Provided passage |
They also remove the cost barrier. Most journal articles sit behind paywalls, accessible only to people at universities or institutions that pay for subscriptions. Preprints are free to read by anyone. When arXiv launched in 1991, its explicit goal was to level the global research playing field by giving everyone equal access to the latest results, regardless of institutional affiliation.
For researchers, preprints also serve as a timestamp. Posting a manuscript publicly establishes that you had a finding first, which matters in competitive fields where multiple labs may be working on the same problem. This has driven adoption in fast-moving areas. The machine learning community adopted arXiv in a major wave around 2015, and the pattern holds across disciplines: once a field starts using preprints for rapid sharing, it doesn’t stop.
The COVID-19 Surge
The pandemic transformed preprints from a niche academic practice into something the general public encountered regularly. Submissions to medRxiv increased tenfold between January and May 2020. COVID-19 preprints peaked at over 4,000 per month in May 2020. During the 2020 to 2022 period, COVID-related papers made up 3.5% of the roughly 12.5 million English-language journal articles and 5.3% of the nearly 1.3 million preprints published.
This surge highlighted both the power and the danger of preprints. On one hand, the scientific community could share and scrutinize findings about a new virus in near real time, accelerating the development of vaccines and treatments. On the other hand, unvetted studies about treatments, transmission, and origins circulated widely on social media, sometimes reaching millions of people before anyone had checked the work. The pandemic made “preprint” a word that news audiences had to learn quickly, often without the context to evaluate what it meant.
Do Journals Accept Papers That Were Preprints?
Most major publishers now accept manuscripts that were previously posted as preprints. Nature Portfolio’s policy is explicit: posting a preprint is not considered prior publication and will not affect whether a journal considers the paper. This represents a shift from a long-standing norm in scientific publishing called the Ingelfinger Rule, named after a New England Journal of Medicine editor who established it in 1969. The rule holds that journals require findings not to have appeared elsewhere before publication. Over time, exceptions have expanded to include conference presentations, public health announcements, and now preprints.

Data extracts |
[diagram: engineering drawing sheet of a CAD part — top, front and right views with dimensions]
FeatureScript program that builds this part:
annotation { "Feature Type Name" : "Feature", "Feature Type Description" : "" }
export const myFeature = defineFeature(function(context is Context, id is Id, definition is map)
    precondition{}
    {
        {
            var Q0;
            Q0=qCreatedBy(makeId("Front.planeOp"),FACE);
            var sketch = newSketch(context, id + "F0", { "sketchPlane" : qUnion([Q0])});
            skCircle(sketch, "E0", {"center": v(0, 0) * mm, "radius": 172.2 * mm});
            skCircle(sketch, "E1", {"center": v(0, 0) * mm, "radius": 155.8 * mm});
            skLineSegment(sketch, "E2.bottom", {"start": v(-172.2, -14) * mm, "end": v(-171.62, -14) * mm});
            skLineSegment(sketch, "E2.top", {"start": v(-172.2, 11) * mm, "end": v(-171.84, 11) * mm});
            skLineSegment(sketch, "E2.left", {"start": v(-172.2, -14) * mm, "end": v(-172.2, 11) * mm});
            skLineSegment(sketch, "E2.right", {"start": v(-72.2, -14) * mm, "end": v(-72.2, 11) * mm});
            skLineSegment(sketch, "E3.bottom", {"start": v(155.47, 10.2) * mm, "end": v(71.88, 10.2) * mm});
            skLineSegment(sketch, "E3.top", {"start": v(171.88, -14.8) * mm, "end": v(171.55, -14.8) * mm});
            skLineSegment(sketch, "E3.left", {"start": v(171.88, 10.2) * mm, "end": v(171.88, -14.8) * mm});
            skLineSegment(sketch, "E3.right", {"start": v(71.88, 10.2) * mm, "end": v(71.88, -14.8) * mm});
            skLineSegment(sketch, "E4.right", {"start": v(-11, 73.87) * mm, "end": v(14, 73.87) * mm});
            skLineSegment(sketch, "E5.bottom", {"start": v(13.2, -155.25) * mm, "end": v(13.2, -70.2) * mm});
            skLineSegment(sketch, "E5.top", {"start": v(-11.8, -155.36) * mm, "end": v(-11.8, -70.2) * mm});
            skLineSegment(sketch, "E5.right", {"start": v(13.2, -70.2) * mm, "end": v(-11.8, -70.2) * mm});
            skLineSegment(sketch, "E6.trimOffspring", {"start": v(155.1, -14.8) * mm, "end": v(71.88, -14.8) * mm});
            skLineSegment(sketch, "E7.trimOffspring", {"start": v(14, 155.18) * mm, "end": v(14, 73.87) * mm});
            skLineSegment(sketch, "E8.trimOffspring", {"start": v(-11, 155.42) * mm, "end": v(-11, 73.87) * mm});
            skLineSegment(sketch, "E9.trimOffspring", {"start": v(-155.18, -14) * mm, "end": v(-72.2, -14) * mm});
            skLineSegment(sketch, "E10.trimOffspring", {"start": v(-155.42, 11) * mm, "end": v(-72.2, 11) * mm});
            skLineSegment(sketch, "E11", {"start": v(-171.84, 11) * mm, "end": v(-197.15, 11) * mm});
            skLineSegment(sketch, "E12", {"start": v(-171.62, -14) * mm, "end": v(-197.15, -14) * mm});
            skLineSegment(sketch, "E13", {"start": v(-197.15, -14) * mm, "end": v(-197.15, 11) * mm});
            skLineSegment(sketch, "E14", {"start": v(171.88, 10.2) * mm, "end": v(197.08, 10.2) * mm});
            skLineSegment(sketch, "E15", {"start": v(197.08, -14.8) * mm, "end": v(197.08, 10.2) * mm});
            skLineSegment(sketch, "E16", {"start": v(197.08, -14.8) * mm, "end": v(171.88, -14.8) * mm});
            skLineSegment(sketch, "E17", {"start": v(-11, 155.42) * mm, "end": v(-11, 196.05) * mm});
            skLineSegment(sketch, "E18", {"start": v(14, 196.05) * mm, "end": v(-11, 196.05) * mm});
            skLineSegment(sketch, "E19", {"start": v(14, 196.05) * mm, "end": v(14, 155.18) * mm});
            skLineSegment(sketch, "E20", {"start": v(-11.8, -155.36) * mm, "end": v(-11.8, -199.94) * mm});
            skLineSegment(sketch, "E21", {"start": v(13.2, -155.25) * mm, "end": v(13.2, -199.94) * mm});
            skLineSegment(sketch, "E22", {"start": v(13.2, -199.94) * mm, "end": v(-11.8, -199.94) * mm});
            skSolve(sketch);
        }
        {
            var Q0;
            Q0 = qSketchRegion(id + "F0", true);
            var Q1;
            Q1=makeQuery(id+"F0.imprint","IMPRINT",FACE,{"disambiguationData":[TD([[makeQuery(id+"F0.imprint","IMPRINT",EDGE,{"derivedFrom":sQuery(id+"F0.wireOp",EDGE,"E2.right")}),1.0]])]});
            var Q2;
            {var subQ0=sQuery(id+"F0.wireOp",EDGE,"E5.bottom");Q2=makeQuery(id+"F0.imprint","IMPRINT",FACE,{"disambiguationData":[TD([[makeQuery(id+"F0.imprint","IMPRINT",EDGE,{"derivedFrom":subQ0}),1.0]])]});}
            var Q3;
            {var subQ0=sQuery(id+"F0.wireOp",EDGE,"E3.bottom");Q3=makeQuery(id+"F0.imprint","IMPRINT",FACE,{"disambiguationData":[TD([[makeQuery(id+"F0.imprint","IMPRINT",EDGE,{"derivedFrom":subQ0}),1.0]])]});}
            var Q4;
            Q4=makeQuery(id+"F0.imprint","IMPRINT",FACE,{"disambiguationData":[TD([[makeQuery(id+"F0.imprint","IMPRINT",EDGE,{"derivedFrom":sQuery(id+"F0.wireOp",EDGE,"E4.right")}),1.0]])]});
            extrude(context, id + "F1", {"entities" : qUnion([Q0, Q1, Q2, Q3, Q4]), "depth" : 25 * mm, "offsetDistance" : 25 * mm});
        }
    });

Activity |
Do these statements agree with the text on preprints? Answer yes or no for each and quote the words of the text that settle it.
1. arXiv launched in 1991.
2. COVID-19 preprints peaked in April 2020.
3. Nature Portfolio treats posting a preprint as prior publication.
The records have nothing to do with the text on preprints.

Solved problem |
1. Yes: "When arXiv launched in 1991"
2. No: "COVID-19 preprints peaked at over 4,000 per month in May 2020"
3. No: "posting a preprint is not considered prior publication"